I have a Facebook profile for my family that I check only once a day just before I go to sleep. It links me to my family and relatives abroad as well as my old friends back when I lived in the South Bay and by default, my high school classmates. I check this profile mainly for my family and relatives and some are more vocal than others.
The vocal ones are the ones I look forward to reading. Some of them post about their kids; some post about their dinners out with the rest of their siblings, like my aunts who have a busier social life than I do who do this as a way to get the introverts out of the houses and have fun at the same time); and some post about their hopes and dreams – all of them always bringing a smile to my face just before I’d close my eyes and go to sleep.

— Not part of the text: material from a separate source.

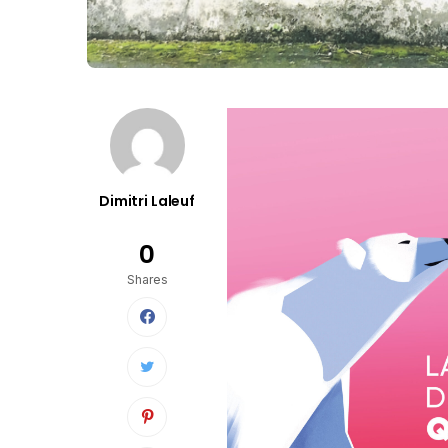
Dimitri Laleuf
0
Shares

My cousin Loida was the latter. She was bubbly, always smiling in her pictures, and always positive. She was always hoping to find true love and would tell me how lucky I was to be with someone who loved me and to have children. Now and then via Yahoo Messenger, she’d ask me if I knew anyone I could introduce her to; she didn’t want to grow old alone. Unfortunately, I didn’t know anyone. But she never gave up searching. She never gave up being happy, if not for herself but for everyone who looked forward to her daily postings of flowers, smiles, and hope. And then one day – this past Sunday – she died.
She was only 48.
It’s hard to process the emotions going through me at the moment (last night) I first thought it had to be a cruel joke to this one, while I’m sipping my coffee trying to find the words that for a writer, I’m doing a piss poor job doing. It makes everything else I write on this blog insignificant, whether it’s about my writing process, the highs and lows of indie publishing, the missteps of book promotion or whatever else. They all become insignificant in the face of loss and most of all, unexpected loss.
Hug the ones you love. Tell them you love them even if they don’t say the same thing back. Just say it. Tell them they matter to you. Pick a flower from your garden and give it to them; take a picture of it and post it on their wall if they’re too far away. Write a poem, even if it’s just a line. Make them a sandwich. Tell them you wish them well. Tell them they matter.